Tategamori Ark Farm opened in 1992. It comprises pastures populated by free-roaming deer and free-range chickens, a restaurant serving delicious pork and vegetables produced on the farm, an herb garden, and a farm market carrying the entire range of products produced on the farm as well as local specialties of Fujisawa-cho, thereby allowing visitors to experience the farm in many different ways. The farm, which also has an open space planted with flowering trees and flowers (established in a bid to fill the farm with flowers by planting 210,000 flowering trees by the 21st century), where visitors can enjoy leisurely strolls or pet ponies, rabbits and sheep, has grown into the exact “farm market” we had envisaged.
Founder Teruo Hashimoto passed away in 2001 due to illness before his efforts came to fruition. But farm staff have picked up where he left off. Instead of blindly pursuing efficiency, Tategamori Ark Farm has adhered to honest methods of production, an approach that has gained the trust of many customers.
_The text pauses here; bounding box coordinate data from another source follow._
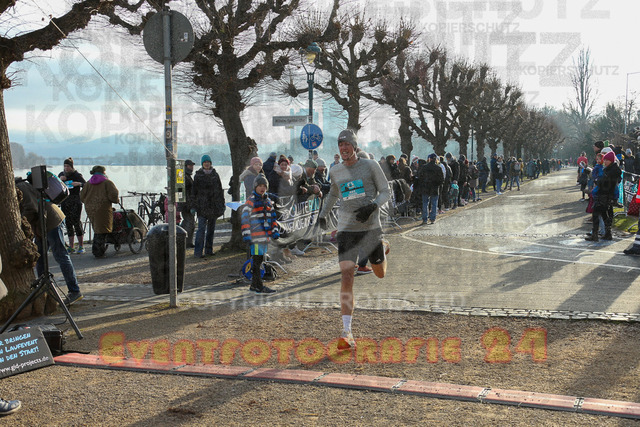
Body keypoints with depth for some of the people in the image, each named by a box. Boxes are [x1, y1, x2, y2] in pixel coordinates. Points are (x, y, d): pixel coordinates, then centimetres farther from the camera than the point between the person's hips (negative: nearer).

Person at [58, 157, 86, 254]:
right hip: (64, 202, 5)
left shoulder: (77, 175, -3)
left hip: (75, 201, -5)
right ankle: (71, 247, 9)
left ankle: (81, 246, -6)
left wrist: (78, 183, -29)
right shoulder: (61, 174, 13)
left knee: (77, 222, -10)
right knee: (68, 223, 5)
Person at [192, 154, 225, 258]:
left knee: (211, 228, 9)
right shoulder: (198, 175, 0)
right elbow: (194, 191, 1)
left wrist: (222, 204, 11)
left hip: (214, 206, 4)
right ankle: (198, 252, -10)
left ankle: (209, 250, 19)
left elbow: (220, 190, 14)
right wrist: (193, 206, -4)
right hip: (202, 206, -4)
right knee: (201, 228, -10)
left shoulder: (215, 175, 10)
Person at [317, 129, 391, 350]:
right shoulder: (336, 171, 9)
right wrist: (323, 213, 21)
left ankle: (382, 247, 53)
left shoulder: (370, 166, -2)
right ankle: (347, 332, -12)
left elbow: (386, 192, -1)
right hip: (346, 230, 1)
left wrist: (372, 206, -19)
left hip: (370, 227, -1)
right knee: (346, 277, -13)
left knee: (380, 273, 15)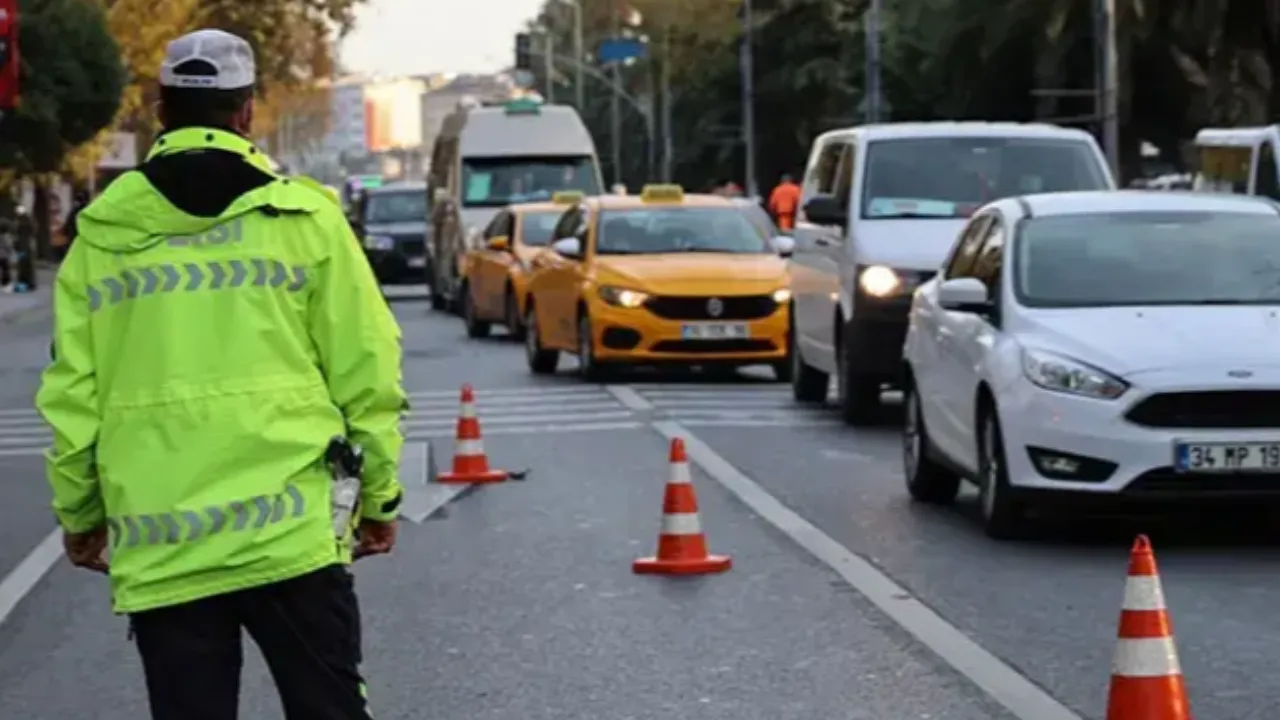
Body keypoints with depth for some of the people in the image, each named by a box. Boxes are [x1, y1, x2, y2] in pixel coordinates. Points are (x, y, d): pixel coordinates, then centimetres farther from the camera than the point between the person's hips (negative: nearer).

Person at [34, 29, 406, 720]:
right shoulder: (303, 217, 1)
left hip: (157, 551, 2)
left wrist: (79, 514, 19)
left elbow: (71, 395, 6)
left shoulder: (102, 235, 5)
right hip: (289, 533, -1)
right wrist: (379, 496, 11)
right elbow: (364, 372, 1)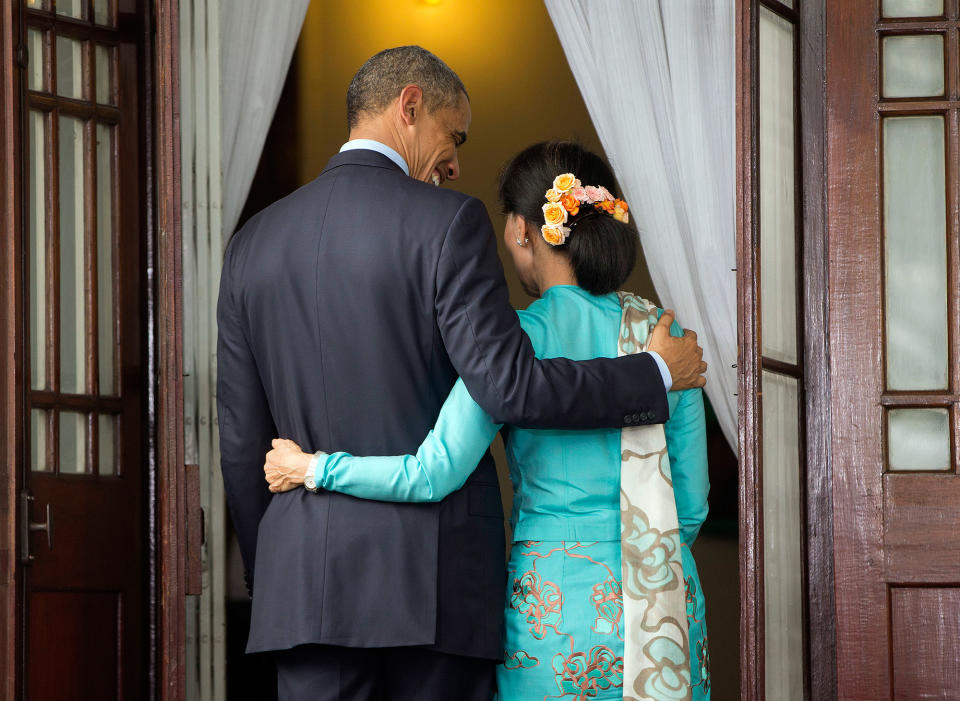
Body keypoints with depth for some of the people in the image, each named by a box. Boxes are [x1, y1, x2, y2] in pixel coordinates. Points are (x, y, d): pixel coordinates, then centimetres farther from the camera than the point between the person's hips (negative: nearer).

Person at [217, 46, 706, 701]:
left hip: (305, 579, 4)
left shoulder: (254, 242, 10)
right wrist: (658, 374, -2)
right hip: (434, 574, -4)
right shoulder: (447, 222, -6)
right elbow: (509, 386, -15)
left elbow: (240, 437, 11)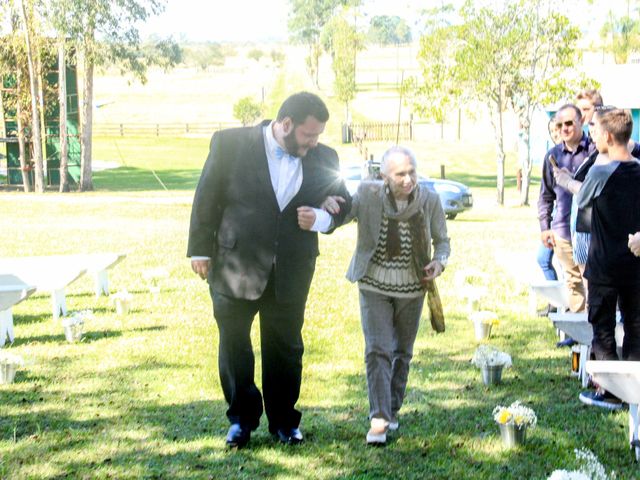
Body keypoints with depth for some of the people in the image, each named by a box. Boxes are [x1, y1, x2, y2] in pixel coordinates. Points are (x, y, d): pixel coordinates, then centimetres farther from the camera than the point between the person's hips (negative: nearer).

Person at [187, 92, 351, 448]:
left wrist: (321, 218, -13)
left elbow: (343, 205, 9)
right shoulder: (231, 144, -9)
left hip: (291, 272, 2)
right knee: (234, 345, 10)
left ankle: (284, 420, 28)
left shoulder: (324, 158, -1)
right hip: (234, 267, -1)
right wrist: (200, 249, -1)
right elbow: (207, 198, -2)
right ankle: (242, 418, 27)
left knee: (285, 348, 12)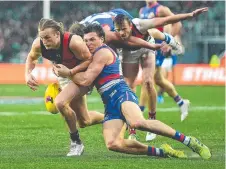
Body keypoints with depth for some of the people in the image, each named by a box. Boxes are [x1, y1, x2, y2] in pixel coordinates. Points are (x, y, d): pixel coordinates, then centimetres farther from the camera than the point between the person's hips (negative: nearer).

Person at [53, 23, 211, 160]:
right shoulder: (95, 55, 30)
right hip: (110, 105, 9)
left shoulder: (103, 52, -1)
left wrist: (67, 72, 7)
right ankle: (161, 152, -11)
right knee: (112, 143, -18)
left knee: (137, 122, -39)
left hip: (121, 94, -9)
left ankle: (189, 141, -32)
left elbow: (85, 80, -8)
To maintain this trust, the farm upholds the principle of “food is life,” the legacy of the farm’s founder.
“Ark” derives from the well-known Noah’s Ark from the Book of Genesis in the Old Testament. Noah built his huge vessel as instructed by God, and saved future generations by taking the seeds of all plant species and one pair of each animal species out of harm’s way during the Great Flood and to a new land. Tategamori Ark Farm was named after Noah’s Ark because of its mission to preserve Japanese agriculture for future generations.